Naturally, Tennal and Surit end up together, but their relationships is slow-burn enough—and subtle enough—that it was almost like reading a very light military sci-fi novel. Admittedly, the concept of the Architect/Reader dynamic was a bit sparse, but still far more complex than I expected. The idea definitely made for an interesting take on the fake romance trope! But as I said, the plot is about so much more—from a political power struggle among the elite to an impending civil war about to break out amongst the disparate factions, there was always something going on to give the backdrop a life of its own.
One might also think the dreadful cliché of putting two characters who couldn’t be more different together is a recipe for disaster. However, in this case, Tennal and Surit did in fact have chemistry, which is more than I could have said of the pairing between Kiem and Jainan of Winter’s Orbit, another “opposites attract” romance which didn’t work quite so well. What made Ocean’s Echo different is that by focusing more attention on their individual backstories rather than the two of them together, Tennal and Surit both gradually came to their own. Only then was I able to care about their relationship.

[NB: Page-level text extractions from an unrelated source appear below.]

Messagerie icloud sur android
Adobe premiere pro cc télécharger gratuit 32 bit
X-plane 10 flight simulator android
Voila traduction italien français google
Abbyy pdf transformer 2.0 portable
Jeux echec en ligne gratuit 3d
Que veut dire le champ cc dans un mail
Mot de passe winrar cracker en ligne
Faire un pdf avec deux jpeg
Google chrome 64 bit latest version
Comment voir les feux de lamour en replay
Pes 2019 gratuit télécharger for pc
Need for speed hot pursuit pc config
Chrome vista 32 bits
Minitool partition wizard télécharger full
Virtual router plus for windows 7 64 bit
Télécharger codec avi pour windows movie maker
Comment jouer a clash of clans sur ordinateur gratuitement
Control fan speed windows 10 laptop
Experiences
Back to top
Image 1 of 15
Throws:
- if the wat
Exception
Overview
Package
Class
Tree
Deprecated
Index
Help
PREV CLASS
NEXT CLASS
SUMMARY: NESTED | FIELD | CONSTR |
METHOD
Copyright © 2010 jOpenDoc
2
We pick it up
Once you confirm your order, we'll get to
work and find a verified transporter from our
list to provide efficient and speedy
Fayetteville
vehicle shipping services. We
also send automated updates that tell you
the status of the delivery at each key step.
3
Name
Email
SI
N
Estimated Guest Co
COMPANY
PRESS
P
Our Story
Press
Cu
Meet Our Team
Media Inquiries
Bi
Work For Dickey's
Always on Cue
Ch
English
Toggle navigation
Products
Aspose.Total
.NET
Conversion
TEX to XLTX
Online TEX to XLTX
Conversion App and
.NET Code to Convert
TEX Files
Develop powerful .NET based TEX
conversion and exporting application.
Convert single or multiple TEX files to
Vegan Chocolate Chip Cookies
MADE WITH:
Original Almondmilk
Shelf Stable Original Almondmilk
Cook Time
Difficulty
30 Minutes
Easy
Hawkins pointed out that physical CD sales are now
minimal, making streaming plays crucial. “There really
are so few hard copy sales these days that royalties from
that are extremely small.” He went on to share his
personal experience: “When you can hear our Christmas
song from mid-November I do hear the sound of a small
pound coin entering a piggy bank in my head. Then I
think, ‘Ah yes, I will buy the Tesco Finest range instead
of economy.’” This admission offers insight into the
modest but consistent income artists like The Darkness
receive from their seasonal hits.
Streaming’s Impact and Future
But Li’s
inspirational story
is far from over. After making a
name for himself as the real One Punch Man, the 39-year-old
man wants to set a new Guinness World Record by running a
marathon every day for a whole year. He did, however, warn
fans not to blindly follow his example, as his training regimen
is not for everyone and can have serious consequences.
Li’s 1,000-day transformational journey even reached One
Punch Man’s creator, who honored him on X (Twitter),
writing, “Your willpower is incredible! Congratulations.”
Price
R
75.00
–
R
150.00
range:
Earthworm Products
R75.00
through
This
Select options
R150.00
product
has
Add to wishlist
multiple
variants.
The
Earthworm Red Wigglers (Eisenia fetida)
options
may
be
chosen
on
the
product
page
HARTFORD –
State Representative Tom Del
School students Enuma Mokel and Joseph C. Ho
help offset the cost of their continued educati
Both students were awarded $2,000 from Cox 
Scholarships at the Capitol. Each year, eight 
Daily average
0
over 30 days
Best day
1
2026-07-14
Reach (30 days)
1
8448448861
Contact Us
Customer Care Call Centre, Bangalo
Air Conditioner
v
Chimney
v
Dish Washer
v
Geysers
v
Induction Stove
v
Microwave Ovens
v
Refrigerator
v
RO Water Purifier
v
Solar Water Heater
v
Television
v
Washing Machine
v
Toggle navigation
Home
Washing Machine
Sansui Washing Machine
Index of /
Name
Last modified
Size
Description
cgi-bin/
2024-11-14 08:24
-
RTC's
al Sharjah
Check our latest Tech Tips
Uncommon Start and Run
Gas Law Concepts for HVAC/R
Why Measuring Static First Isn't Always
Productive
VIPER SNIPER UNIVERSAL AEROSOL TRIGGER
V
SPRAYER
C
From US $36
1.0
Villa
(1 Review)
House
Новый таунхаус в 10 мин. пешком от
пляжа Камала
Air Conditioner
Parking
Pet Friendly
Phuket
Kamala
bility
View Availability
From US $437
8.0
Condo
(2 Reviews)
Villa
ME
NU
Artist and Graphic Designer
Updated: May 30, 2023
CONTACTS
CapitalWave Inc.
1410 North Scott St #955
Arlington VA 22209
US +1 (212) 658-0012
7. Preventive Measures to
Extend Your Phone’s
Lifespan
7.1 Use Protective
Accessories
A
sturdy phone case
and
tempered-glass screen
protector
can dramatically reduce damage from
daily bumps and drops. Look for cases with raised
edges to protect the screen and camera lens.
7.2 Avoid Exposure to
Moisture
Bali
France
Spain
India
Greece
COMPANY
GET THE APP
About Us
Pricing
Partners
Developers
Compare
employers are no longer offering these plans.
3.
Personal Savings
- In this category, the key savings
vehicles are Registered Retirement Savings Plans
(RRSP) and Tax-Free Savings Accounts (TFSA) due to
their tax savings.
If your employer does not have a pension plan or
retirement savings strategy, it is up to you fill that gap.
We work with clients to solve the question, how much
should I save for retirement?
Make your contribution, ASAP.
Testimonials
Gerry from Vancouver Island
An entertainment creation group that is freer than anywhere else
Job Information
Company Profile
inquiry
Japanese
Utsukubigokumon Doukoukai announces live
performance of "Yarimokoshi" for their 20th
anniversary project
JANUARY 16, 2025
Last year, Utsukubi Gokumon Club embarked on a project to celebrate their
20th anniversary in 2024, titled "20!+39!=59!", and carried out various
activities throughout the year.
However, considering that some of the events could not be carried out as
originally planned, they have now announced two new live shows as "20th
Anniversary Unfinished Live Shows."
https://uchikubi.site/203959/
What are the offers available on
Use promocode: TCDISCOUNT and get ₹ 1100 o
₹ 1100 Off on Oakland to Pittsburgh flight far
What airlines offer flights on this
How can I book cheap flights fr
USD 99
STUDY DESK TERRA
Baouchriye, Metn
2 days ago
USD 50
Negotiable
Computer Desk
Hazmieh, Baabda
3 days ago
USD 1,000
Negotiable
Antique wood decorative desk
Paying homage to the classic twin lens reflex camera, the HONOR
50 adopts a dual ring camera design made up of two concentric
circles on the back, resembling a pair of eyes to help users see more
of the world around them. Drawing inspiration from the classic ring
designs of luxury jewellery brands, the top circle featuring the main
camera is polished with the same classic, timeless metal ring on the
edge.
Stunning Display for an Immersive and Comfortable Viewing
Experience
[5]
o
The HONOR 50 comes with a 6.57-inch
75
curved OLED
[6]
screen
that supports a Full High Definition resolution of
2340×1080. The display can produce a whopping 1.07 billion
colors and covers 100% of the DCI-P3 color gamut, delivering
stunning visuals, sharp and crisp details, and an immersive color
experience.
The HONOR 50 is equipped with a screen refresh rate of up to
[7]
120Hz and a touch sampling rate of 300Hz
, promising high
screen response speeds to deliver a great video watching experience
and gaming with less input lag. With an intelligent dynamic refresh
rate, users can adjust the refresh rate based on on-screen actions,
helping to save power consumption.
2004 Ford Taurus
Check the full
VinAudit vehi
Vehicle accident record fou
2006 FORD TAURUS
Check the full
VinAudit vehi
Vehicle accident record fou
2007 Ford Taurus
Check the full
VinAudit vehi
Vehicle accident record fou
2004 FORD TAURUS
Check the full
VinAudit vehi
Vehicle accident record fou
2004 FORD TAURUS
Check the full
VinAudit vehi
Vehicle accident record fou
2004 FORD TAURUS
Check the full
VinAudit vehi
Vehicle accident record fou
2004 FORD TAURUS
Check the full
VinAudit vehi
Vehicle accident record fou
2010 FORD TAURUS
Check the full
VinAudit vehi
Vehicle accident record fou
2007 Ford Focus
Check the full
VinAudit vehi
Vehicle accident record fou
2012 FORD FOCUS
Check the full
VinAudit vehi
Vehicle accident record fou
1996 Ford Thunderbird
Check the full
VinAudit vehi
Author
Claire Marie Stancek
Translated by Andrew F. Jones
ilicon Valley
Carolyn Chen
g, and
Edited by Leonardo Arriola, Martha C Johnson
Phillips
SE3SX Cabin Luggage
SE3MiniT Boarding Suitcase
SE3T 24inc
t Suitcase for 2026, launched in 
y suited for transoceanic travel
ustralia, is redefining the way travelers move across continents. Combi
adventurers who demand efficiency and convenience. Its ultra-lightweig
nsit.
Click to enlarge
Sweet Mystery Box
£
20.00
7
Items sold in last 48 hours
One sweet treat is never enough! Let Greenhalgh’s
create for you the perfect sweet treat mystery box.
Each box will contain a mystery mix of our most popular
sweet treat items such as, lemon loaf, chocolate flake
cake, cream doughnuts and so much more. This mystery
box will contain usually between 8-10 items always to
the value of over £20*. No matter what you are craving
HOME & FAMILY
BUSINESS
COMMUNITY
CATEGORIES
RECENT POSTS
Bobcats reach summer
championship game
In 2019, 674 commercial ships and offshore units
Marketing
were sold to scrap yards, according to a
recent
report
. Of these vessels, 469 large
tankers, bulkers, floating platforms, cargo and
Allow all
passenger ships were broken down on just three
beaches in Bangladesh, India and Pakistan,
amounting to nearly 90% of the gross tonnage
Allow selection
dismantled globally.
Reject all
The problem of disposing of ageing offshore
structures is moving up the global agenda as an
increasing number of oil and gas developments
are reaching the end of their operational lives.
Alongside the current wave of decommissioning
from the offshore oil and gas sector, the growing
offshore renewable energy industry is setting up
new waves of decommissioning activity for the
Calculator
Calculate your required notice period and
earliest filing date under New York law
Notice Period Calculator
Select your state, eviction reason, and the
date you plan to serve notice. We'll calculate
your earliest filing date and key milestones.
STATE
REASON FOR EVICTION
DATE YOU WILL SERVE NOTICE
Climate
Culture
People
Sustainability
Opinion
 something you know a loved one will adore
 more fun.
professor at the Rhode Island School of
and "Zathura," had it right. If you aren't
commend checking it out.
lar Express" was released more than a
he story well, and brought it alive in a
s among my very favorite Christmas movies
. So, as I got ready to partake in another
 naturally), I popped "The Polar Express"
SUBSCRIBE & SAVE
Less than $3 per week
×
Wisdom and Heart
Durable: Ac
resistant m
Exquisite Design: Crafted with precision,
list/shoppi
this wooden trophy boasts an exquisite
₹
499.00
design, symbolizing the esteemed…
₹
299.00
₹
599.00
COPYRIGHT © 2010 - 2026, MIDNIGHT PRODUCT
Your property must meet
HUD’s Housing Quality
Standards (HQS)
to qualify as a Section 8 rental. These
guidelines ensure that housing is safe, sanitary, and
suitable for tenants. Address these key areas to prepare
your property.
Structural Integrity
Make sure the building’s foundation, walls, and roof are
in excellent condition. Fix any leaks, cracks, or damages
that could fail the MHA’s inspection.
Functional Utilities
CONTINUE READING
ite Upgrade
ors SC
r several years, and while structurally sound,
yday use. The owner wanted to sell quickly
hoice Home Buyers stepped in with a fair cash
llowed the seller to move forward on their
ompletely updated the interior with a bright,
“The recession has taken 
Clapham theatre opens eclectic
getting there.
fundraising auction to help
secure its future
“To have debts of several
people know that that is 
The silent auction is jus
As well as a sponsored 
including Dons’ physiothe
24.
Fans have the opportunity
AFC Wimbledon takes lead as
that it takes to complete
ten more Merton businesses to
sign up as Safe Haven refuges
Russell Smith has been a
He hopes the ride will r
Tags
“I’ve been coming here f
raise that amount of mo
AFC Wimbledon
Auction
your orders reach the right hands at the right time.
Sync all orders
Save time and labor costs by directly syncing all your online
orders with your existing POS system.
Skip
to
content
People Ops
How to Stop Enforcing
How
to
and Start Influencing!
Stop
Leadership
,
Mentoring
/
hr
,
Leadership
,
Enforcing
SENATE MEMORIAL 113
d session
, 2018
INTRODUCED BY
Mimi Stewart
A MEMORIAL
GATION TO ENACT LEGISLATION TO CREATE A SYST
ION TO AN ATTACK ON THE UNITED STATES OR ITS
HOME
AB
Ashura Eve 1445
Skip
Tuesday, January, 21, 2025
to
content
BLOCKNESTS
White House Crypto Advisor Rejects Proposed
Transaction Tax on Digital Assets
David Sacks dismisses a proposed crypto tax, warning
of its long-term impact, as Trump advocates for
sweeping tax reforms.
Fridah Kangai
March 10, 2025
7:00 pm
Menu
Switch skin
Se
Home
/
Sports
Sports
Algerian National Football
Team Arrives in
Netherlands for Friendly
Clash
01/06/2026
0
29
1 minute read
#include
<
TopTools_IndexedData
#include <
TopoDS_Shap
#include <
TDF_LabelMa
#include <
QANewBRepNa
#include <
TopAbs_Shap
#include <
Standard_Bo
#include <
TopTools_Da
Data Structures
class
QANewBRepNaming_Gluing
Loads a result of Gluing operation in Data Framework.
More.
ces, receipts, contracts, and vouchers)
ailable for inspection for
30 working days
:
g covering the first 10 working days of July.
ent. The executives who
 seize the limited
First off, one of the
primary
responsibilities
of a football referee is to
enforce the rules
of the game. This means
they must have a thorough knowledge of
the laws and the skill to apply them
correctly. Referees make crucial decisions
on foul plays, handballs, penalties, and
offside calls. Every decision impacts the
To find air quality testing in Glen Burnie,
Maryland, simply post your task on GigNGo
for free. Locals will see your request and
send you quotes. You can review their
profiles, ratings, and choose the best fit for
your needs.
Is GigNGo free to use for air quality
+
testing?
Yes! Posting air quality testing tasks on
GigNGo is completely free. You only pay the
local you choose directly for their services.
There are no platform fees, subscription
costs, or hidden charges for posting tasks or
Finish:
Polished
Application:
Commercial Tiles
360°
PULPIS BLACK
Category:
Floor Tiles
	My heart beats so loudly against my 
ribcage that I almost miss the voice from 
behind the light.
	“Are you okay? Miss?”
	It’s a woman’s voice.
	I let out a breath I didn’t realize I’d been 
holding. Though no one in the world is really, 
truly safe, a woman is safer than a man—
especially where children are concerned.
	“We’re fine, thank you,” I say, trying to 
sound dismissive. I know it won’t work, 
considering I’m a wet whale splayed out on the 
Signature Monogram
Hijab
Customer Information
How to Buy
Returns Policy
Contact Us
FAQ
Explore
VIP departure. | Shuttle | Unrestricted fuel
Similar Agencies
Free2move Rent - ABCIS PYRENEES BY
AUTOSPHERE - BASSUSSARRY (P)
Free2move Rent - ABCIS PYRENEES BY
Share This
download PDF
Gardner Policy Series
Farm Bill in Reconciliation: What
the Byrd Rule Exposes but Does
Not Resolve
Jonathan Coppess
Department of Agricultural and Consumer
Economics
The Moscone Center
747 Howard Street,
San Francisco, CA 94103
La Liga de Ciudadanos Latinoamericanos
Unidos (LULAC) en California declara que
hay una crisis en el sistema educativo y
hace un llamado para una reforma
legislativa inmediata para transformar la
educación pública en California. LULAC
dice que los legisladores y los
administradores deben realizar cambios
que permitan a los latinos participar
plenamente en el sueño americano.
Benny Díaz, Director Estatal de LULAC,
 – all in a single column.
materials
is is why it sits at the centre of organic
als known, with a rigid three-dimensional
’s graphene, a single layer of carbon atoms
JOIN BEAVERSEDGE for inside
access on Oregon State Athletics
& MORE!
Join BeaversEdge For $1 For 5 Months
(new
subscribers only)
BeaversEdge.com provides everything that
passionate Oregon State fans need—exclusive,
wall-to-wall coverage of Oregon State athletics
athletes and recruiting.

Like Winter’s Orbit, Ocean’s Echo is also standalone, their stories self-contained and independent of each other so you can read the books in any order. In fact, I would probably recommend tackling Ocean’s Echo first, as I found this to be the better novel. Romance readers are going to love Everina Maxwell’s take on fun and familiar tropes, sci-fi fans will enjoy the modern space operatic feel, and both camps will relish the result created by the blending of all these elements.